Start:ME grew out of professor Peter W. Roberts’ work on microbusiness development and how to “make markets work for more people in more places.” He wanted to recognize and close the knowledge, network and capital gaps facing microbusinesses run by people in underserved communities. To that end, the program is now focused on three different communities in Metro Atlanta: Clarkston, East Lake and South Atlanta.
“When we launched the Start:ME program, we knew that cultivating market connections is critical to the success of entrepreneurs,” says Roberts, who teaches organization and management and is also the academic director of Transparent Trade Coffee and Grounds for Empowerment. “Connecting our alumni to Emory Farmers Market is another way that we forge connections to potential customers.”
Josh Westover reimagined his company, Bake-N-Jam, with the help of Start:ME. This particular day at Emory Farmers Market, he wears a green t-shirt with the words “biscuits & gravy” on the front. On the menu he has a variety of fresh breads, cinnamon rolls, bagel sandwiches and sweet and savory scones.
After several years as a baker at some of Atlanta’s most lauded restaurants, including Empire State South and Eugene Kitchen, the COVID-19 pandemic left him grappling with uncertainty. With restaurants shut down and his passion for baking still strong, he had to figure out a way to continue to support his wife and two children.
“Without Start:ME and being in the program, I would not be nearly as far as I am,” says Westover. “The thing that helped me the most was the push to really know who our ideal customer base is and really fleshing out our vision and mission. Those were things we had thoughts about, but never really wrote it down. There was also an additional outpouring of support with Goizueta and Start:ME, placing bulk orders and advertising for us on social media without being asked. It has been unbelievably beneficial.”
Start:ME also offered Khadijah Muhammad an opportunity to try something new. She already has a successful baking business called Kay’s Cookies, but after her father Habeeb passed she wanted to find a way to honor him. In 2018 she started Habeeb’s Gourmet Sauces, which currently includes honey mustard, lemon pepper and hot wing sauces as well as spicy and mild versions of the farmers market favorite, honey braised sauce.
She prides herself on using natural ingredients and grows the ginger and garlic for the sauces herself. Her goals are to expand the line to include salad dressings and to see her sauces on the shelves at local stores.

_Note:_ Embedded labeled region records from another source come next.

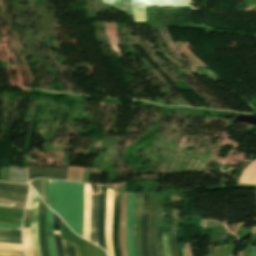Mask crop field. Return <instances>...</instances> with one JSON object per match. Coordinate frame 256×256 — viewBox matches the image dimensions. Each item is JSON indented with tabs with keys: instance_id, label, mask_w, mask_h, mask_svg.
<instances>
[{
	"instance_id": "1",
	"label": "crop field",
	"mask_w": 256,
	"mask_h": 256,
	"mask_svg": "<svg viewBox=\"0 0 256 256\" xmlns=\"http://www.w3.org/2000/svg\"><path fill=\"white\" fill-rule=\"evenodd\" d=\"M83 188L84 184L58 180H48L47 185V205L80 236L83 225Z\"/></svg>"
},
{
	"instance_id": "2",
	"label": "crop field",
	"mask_w": 256,
	"mask_h": 256,
	"mask_svg": "<svg viewBox=\"0 0 256 256\" xmlns=\"http://www.w3.org/2000/svg\"><path fill=\"white\" fill-rule=\"evenodd\" d=\"M101 3L132 14L134 21H146V6H190L191 0H101Z\"/></svg>"
},
{
	"instance_id": "3",
	"label": "crop field",
	"mask_w": 256,
	"mask_h": 256,
	"mask_svg": "<svg viewBox=\"0 0 256 256\" xmlns=\"http://www.w3.org/2000/svg\"><path fill=\"white\" fill-rule=\"evenodd\" d=\"M67 167L63 168H45V167H28V181L33 178H54L63 179L66 177Z\"/></svg>"
},
{
	"instance_id": "4",
	"label": "crop field",
	"mask_w": 256,
	"mask_h": 256,
	"mask_svg": "<svg viewBox=\"0 0 256 256\" xmlns=\"http://www.w3.org/2000/svg\"><path fill=\"white\" fill-rule=\"evenodd\" d=\"M119 210H120V192H114L113 200V218H112V243L115 256H121L119 250L118 242V220H119Z\"/></svg>"
},
{
	"instance_id": "5",
	"label": "crop field",
	"mask_w": 256,
	"mask_h": 256,
	"mask_svg": "<svg viewBox=\"0 0 256 256\" xmlns=\"http://www.w3.org/2000/svg\"><path fill=\"white\" fill-rule=\"evenodd\" d=\"M149 217V194H144L143 213L141 217V250L142 256H149L147 249V221Z\"/></svg>"
},
{
	"instance_id": "6",
	"label": "crop field",
	"mask_w": 256,
	"mask_h": 256,
	"mask_svg": "<svg viewBox=\"0 0 256 256\" xmlns=\"http://www.w3.org/2000/svg\"><path fill=\"white\" fill-rule=\"evenodd\" d=\"M134 200L135 193H128V209L126 218V232L129 256H134L133 240H132V220L134 216Z\"/></svg>"
},
{
	"instance_id": "7",
	"label": "crop field",
	"mask_w": 256,
	"mask_h": 256,
	"mask_svg": "<svg viewBox=\"0 0 256 256\" xmlns=\"http://www.w3.org/2000/svg\"><path fill=\"white\" fill-rule=\"evenodd\" d=\"M105 191H106V188L100 186V203H99V219H98V243H99L100 247H103L106 250L105 239H104Z\"/></svg>"
},
{
	"instance_id": "8",
	"label": "crop field",
	"mask_w": 256,
	"mask_h": 256,
	"mask_svg": "<svg viewBox=\"0 0 256 256\" xmlns=\"http://www.w3.org/2000/svg\"><path fill=\"white\" fill-rule=\"evenodd\" d=\"M98 203H99V195H92L90 236H91V242L95 243L96 245H98L97 243Z\"/></svg>"
},
{
	"instance_id": "9",
	"label": "crop field",
	"mask_w": 256,
	"mask_h": 256,
	"mask_svg": "<svg viewBox=\"0 0 256 256\" xmlns=\"http://www.w3.org/2000/svg\"><path fill=\"white\" fill-rule=\"evenodd\" d=\"M52 217L53 212L47 208L46 210V236L48 241L49 253L50 256H56V248L52 231Z\"/></svg>"
},
{
	"instance_id": "10",
	"label": "crop field",
	"mask_w": 256,
	"mask_h": 256,
	"mask_svg": "<svg viewBox=\"0 0 256 256\" xmlns=\"http://www.w3.org/2000/svg\"><path fill=\"white\" fill-rule=\"evenodd\" d=\"M156 211H150L148 222V248L150 256H157L154 243Z\"/></svg>"
},
{
	"instance_id": "11",
	"label": "crop field",
	"mask_w": 256,
	"mask_h": 256,
	"mask_svg": "<svg viewBox=\"0 0 256 256\" xmlns=\"http://www.w3.org/2000/svg\"><path fill=\"white\" fill-rule=\"evenodd\" d=\"M53 231H54V237L56 242V248H57V256H64L63 247L60 240V223L61 219L54 214L53 217Z\"/></svg>"
},
{
	"instance_id": "12",
	"label": "crop field",
	"mask_w": 256,
	"mask_h": 256,
	"mask_svg": "<svg viewBox=\"0 0 256 256\" xmlns=\"http://www.w3.org/2000/svg\"><path fill=\"white\" fill-rule=\"evenodd\" d=\"M26 168L10 166L9 182H25Z\"/></svg>"
},
{
	"instance_id": "13",
	"label": "crop field",
	"mask_w": 256,
	"mask_h": 256,
	"mask_svg": "<svg viewBox=\"0 0 256 256\" xmlns=\"http://www.w3.org/2000/svg\"><path fill=\"white\" fill-rule=\"evenodd\" d=\"M0 190L7 191V192H13V193L27 194L28 185L27 184L0 183Z\"/></svg>"
},
{
	"instance_id": "14",
	"label": "crop field",
	"mask_w": 256,
	"mask_h": 256,
	"mask_svg": "<svg viewBox=\"0 0 256 256\" xmlns=\"http://www.w3.org/2000/svg\"><path fill=\"white\" fill-rule=\"evenodd\" d=\"M62 243H63L66 256H78L75 244L64 239H62Z\"/></svg>"
},
{
	"instance_id": "15",
	"label": "crop field",
	"mask_w": 256,
	"mask_h": 256,
	"mask_svg": "<svg viewBox=\"0 0 256 256\" xmlns=\"http://www.w3.org/2000/svg\"><path fill=\"white\" fill-rule=\"evenodd\" d=\"M26 197L24 195H18V194H12V193H6V192H0V199L3 200H11V201H26Z\"/></svg>"
},
{
	"instance_id": "16",
	"label": "crop field",
	"mask_w": 256,
	"mask_h": 256,
	"mask_svg": "<svg viewBox=\"0 0 256 256\" xmlns=\"http://www.w3.org/2000/svg\"><path fill=\"white\" fill-rule=\"evenodd\" d=\"M161 225H157L156 224V237H155V241H156V247H157V253L158 256H164L163 255V251H162V247H161Z\"/></svg>"
},
{
	"instance_id": "17",
	"label": "crop field",
	"mask_w": 256,
	"mask_h": 256,
	"mask_svg": "<svg viewBox=\"0 0 256 256\" xmlns=\"http://www.w3.org/2000/svg\"><path fill=\"white\" fill-rule=\"evenodd\" d=\"M168 237H169V233H162V246H163L165 256H171Z\"/></svg>"
},
{
	"instance_id": "18",
	"label": "crop field",
	"mask_w": 256,
	"mask_h": 256,
	"mask_svg": "<svg viewBox=\"0 0 256 256\" xmlns=\"http://www.w3.org/2000/svg\"><path fill=\"white\" fill-rule=\"evenodd\" d=\"M46 185H47V180L40 179V196L45 203H46Z\"/></svg>"
},
{
	"instance_id": "19",
	"label": "crop field",
	"mask_w": 256,
	"mask_h": 256,
	"mask_svg": "<svg viewBox=\"0 0 256 256\" xmlns=\"http://www.w3.org/2000/svg\"><path fill=\"white\" fill-rule=\"evenodd\" d=\"M0 242L22 244L21 238L0 237Z\"/></svg>"
},
{
	"instance_id": "20",
	"label": "crop field",
	"mask_w": 256,
	"mask_h": 256,
	"mask_svg": "<svg viewBox=\"0 0 256 256\" xmlns=\"http://www.w3.org/2000/svg\"><path fill=\"white\" fill-rule=\"evenodd\" d=\"M0 256H24V254L18 251H0Z\"/></svg>"
},
{
	"instance_id": "21",
	"label": "crop field",
	"mask_w": 256,
	"mask_h": 256,
	"mask_svg": "<svg viewBox=\"0 0 256 256\" xmlns=\"http://www.w3.org/2000/svg\"><path fill=\"white\" fill-rule=\"evenodd\" d=\"M0 203H2V204H10V205H19V204H18V203H16V202L3 201V200H0ZM2 204H0V206L24 209L22 206H10V205H2Z\"/></svg>"
},
{
	"instance_id": "22",
	"label": "crop field",
	"mask_w": 256,
	"mask_h": 256,
	"mask_svg": "<svg viewBox=\"0 0 256 256\" xmlns=\"http://www.w3.org/2000/svg\"><path fill=\"white\" fill-rule=\"evenodd\" d=\"M0 228L21 230V226L11 225L6 223H0Z\"/></svg>"
},
{
	"instance_id": "23",
	"label": "crop field",
	"mask_w": 256,
	"mask_h": 256,
	"mask_svg": "<svg viewBox=\"0 0 256 256\" xmlns=\"http://www.w3.org/2000/svg\"><path fill=\"white\" fill-rule=\"evenodd\" d=\"M2 231H10V232H18V231H12V230H4V229H0ZM0 231V234H5V235H14V236H19L21 237V234H18V233H21V232H18V233H10V232H2ZM5 235H0V236H5ZM14 236H11V237H14Z\"/></svg>"
},
{
	"instance_id": "24",
	"label": "crop field",
	"mask_w": 256,
	"mask_h": 256,
	"mask_svg": "<svg viewBox=\"0 0 256 256\" xmlns=\"http://www.w3.org/2000/svg\"><path fill=\"white\" fill-rule=\"evenodd\" d=\"M252 256H256V247H251Z\"/></svg>"
}]
</instances>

“The networking has been so valuable,” Muhammad says of the Start:ME program. “After you’re done with the program, there are a lot of alumni activities. The program mentors and other business owners have been great about connecting us with resources, which is even more beneficial than getting the grant.”
Student-led Sustainable Food Fair
In addition to Emory Farmers Market, the community can also engage with local vendors at the upcoming Sustainable Food Fair on Oct. 26 from 11 a.m.-1:30 p.m. in Asbury Circle.
At this annual event, students in the one-credit Sustainable Food Fair course, co-taught by Spicer and faculty member Simona Muratore, educate their peers on sustainable and just food production. They also invite some of the Start:ME businesses, campus and community restaurants, farmers, food advocates and student groups to participate in the fair.
“Both the Emory Farmers Market and the Start:ME program seek to connect the Emory community and our collective resources to local farmers, entrepreneurs, small business owners and artisans we can support and with whom we can build relationships,” says Spicer.